I cant lose any bank details because i have bought physical game copies of steam compatible games and not downloaded them online

BUT

will this also leave me open to spamming/viruses to my own computer now they have my email address?

[Trav Le Bleu]

Bear with me because im SERIOUSLY not technically minded

The only people to worry through steam are those who dont own physical game copies?

I cant lose any bank details because i have bought physical game copies of steam compatible games and not downloaded them online

BUT

will this also leave me open to spamming/viruses to my own computer now they have my email address?

Only if you've used Steam to active them and that required leaving your email address I guess.

No point in worrying about something that may never happen though - chances that they got all 35 million account details and tht if they did, they'll get around to abusing all of them, are remote I'd guess.

[Salieri]

Dear Steam Users and Steam Forum Users:

Our Steam forums were defaced on the evening of Sunday, November 6. We began investigating and found that the intrusion goes beyond the Steam forums.

We learned that intruders obtained access to a Steam database in addition to the forums. This database contained information including user names, hashed and salted passwords, game purchases, email addresses, billing addresses and encrypted credit card information. We do not have evidence that encrypted credit card numbers or personally identifying information were taken by the intruders, or that the protection on credit card numbers or passwords was cracked. We are still investigating.

We don't have evidence of credit card misuse at this time. Nonetheless you should watch your credit card activity and statements closely.

While we only know of a few forum accounts that have been compromised, all forum users will be required to change their passwords the next time they login. If you have used your Steam forum password on other accounts you should change those passwords as well.

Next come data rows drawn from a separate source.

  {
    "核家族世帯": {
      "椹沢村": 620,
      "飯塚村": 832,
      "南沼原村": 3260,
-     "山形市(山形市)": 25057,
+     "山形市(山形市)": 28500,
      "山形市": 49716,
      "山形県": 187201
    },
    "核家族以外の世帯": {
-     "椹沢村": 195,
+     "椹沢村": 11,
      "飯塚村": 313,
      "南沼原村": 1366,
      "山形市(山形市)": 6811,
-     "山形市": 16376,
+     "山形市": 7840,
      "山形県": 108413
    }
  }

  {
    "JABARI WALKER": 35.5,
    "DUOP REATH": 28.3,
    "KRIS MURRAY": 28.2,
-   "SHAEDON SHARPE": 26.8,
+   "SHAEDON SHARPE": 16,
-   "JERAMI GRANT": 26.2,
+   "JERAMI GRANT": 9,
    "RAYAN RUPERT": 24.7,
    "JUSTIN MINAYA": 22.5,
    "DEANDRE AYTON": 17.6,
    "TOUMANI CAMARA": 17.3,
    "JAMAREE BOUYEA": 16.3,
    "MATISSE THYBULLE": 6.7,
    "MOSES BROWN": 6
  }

We do not know of any compromised Steam accounts, so we are not planning to force a change of Steam account passwords (which are separate from forum passwords). However, it wouldn't be a bad idea to change that as well, especially if it is the same as your Steam forum account password.

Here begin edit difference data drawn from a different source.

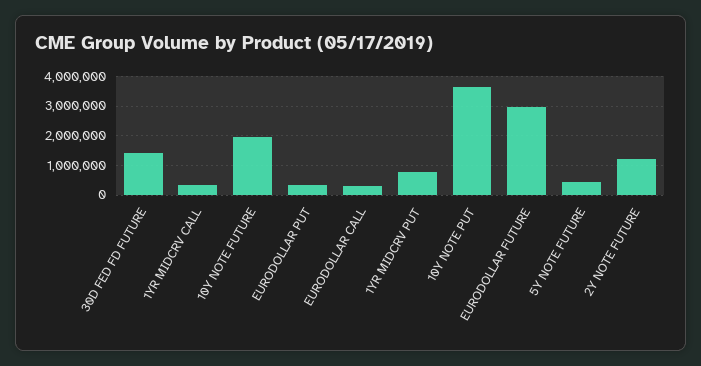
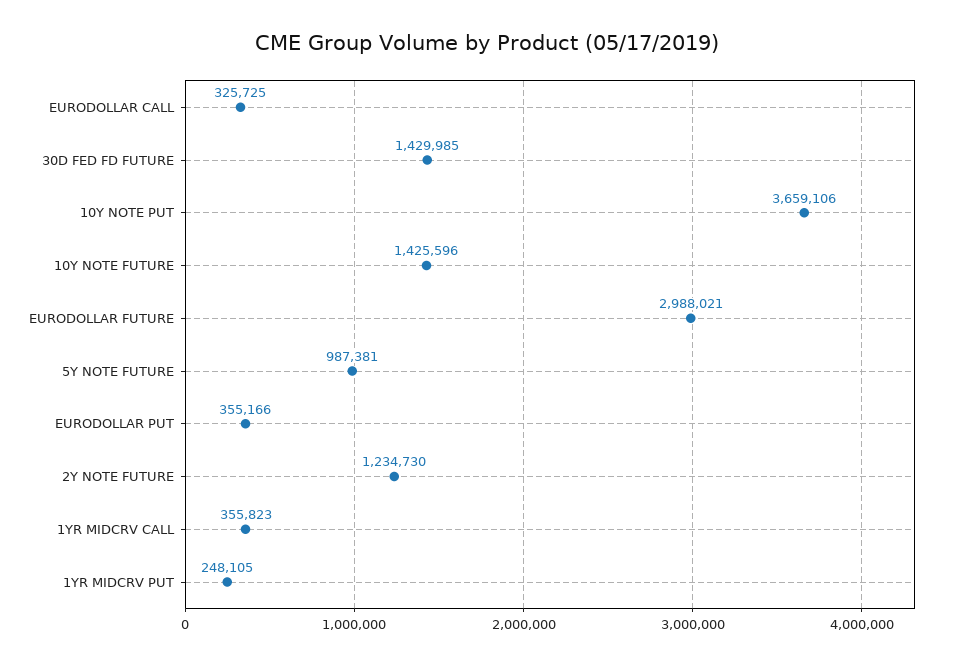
  {
    "30D FED FD FUTURE": 1429985,
    "1YR MIDCRV CALL": 355823,
-   "10Y NOTE FUTURE": 2000000,
+   "10Y NOTE FUTURE": 1425596,
    "EURODOLLAR PUT": 355166,
    "EURODOLLAR CALL": 325725,
-   "1YR MIDCRV PUT": 750000,
+   "1YR MIDCRV PUT": 248105,
    "10Y NOTE PUT": 3659106,
    "EURODOLLAR FUTURE": 2988021,
-   "5Y NOTE FUTURE": 500000,
+   "5Y NOTE FUTURE": 987381,
    "2Y NOTE FUTURE": 1234730
  }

We will reopen the forums as soon as we can.

I am truly sorry this happened, and I apologize for the inconvenience.

Gabe.

Not at all fucking happy about this. I suggest anyone with a Steam account at the very least removes any card details. Sounds like at this point they don't know the extent of any intrusion so check your statements.

Piss fucking poor.

Just noticed the date is a week ago so not sure why I've only just become aware of this, apologies if similar has been posted elsewhere and delete thread if necessary.

[John Matrix]

it's a tad annoying no doubt. the free games they've offered don't cut it either (mainly cos i'm not interested in them)

[dave_the_fox]

Down the posts a bit m8

http://www.foxestalk.co.uk/forums/index.php?showtopic=77886&pid=2056060&st=0entry2056060

[Salieri]

Down the posts a bit m8

http://www.foxestalk.co.uk/forums/index.php?showtopic=77886&pid=2056060&st=0entry2056060

Oops, didn't see that.

Well i've removed my card details and changed my password. Will just have to have a butchers at my statement at the end of the month to see if owt was pinched, not that there's much in there to bother with.

[Trav Le Bleu]

Oops, didn't see that.

Well i've removed my card details and changed my password. Will just have to have a butchers at my statement at the end of the month to see if owt was pinched, not that there's much in there to bother with.

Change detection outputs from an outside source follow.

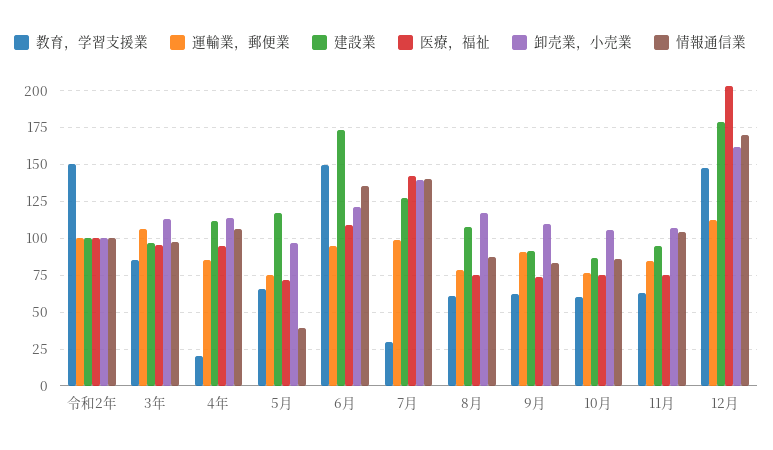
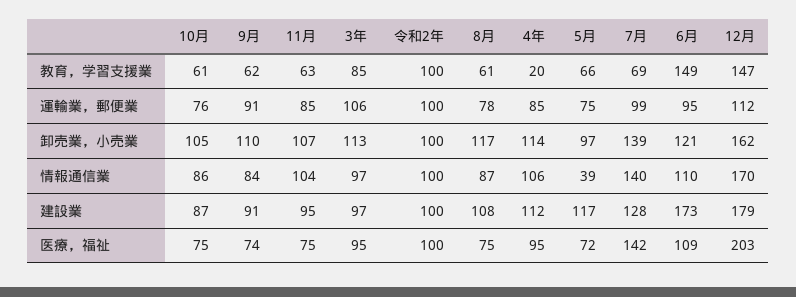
  {
    "教育，学習支援業": {
-     "令和2年": 150,
+     "令和2年": 100,
      "3年": 85,
      "4年": 20,
      "5月": 66,
      "6月": 149,
-     "7月": 30,
+     "7月": 69,
      "8月": 61,
      "9月": 62,
      "10月": 61,
      "11月": 63,
      "12月": 147
    },
    "運輸業，郵便業": {
      "令和2年": 100,
      "3年": 106,
      "4年": 85,
      "5月": 75,
      "6月": 95,
      "7月": 99,
      "8月": 78,
      "9月": 91,
      "10月": 76,
      "11月": 85,
      "12月": 112
    },
    "建設業": {
      "令和2年": 100,
      "3年": 97,
      "4年": 112,
      "5月": 117,
      "6月": 173,
      "7月": 128,
      "8月": 108,
      "9月": 91,
      "10月": 87,
      "11月": 95,
      "12月": 179
    },
    "医療，福祉": {
      "令和2年": 100,
      "3年": 95,
      "4年": 95,
      "5月": 72,
      "6月": 109,
      "7月": 142,
      "8月": 75,
      "9月": 74,
      "10月": 75,
      "11月": 75,
      "12月": 203
    },
    "卸売業，小売業": {
      "令和2年": 100,
      "3年": 113,
      "4年": 114,
      "5月": 97,
      "6月": 121,
      "7月": 139,
      "8月": 117,
      "9月": 110,
      "10月": 105,
      "11月": 107,
      "12月": 162
    },
    "情報通信業": {
      "令和2年": 100,
      "3年": 97,
      "4年": 106,
      "5月": 39,
-     "6月": 135,
+     "6月": 110,
      "7月": 140,
      "8月": 87,
      "9月": 84,
      "10月": 86,
      "11月": 104,
      "12月": 170
    }
  }

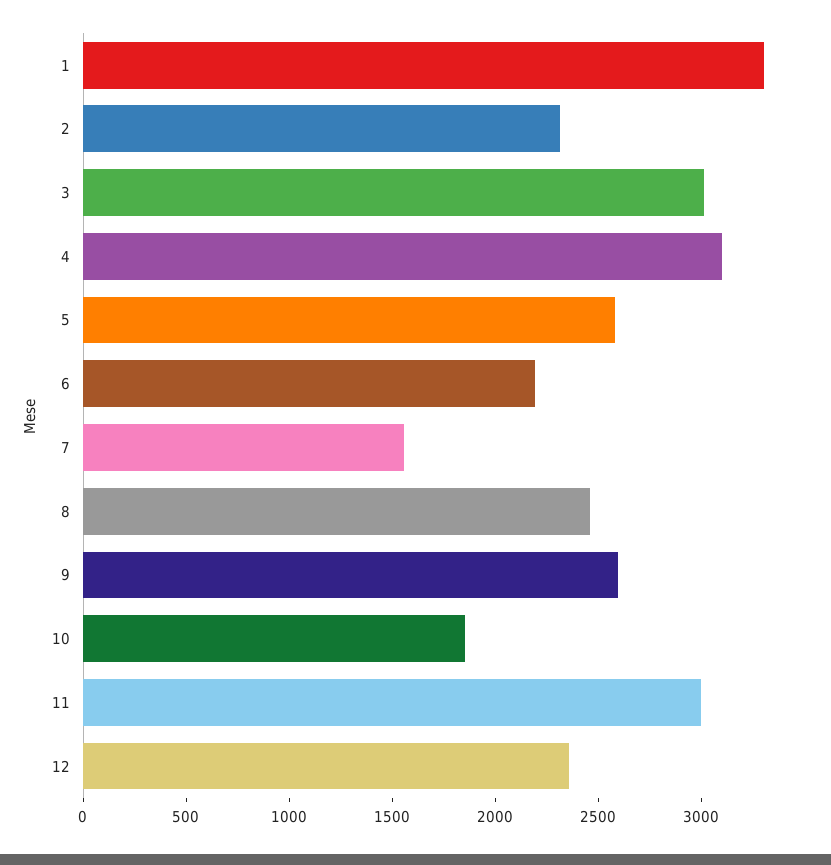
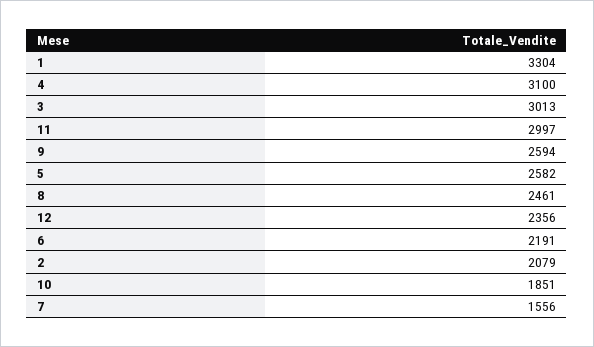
  {
    "1": 3304,
-   "2": 2300,
+   "2": 2079,
    "3": 3013,
    "4": 3100,
    "5": 2582,
    "6": 2191,
    "7": 1556,
    "8": 2461,
    "9": 2594,
    "10": 1851,
    "11": 2997,
    "12": 2356
  }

Just for the record, how do you remove your card details? Do you have to buy something to do it?

[Salieri]

Just for the record, how do you remove your card details? Do you have to buy something to do it?

I just clicked on my account and there was an option to remove card details.

[Phube]

Luckily I've never stored my details on Steam, always ad hoc'd it. Unless they can hack their company details, then we're all screwed!

[danny.]

if the passwords and credit card details were hashed and salted as they stated, then then without the hash method and 'salt' (will be a random combination of characters) then there won't be any way to get the actual passwords and cc details from that.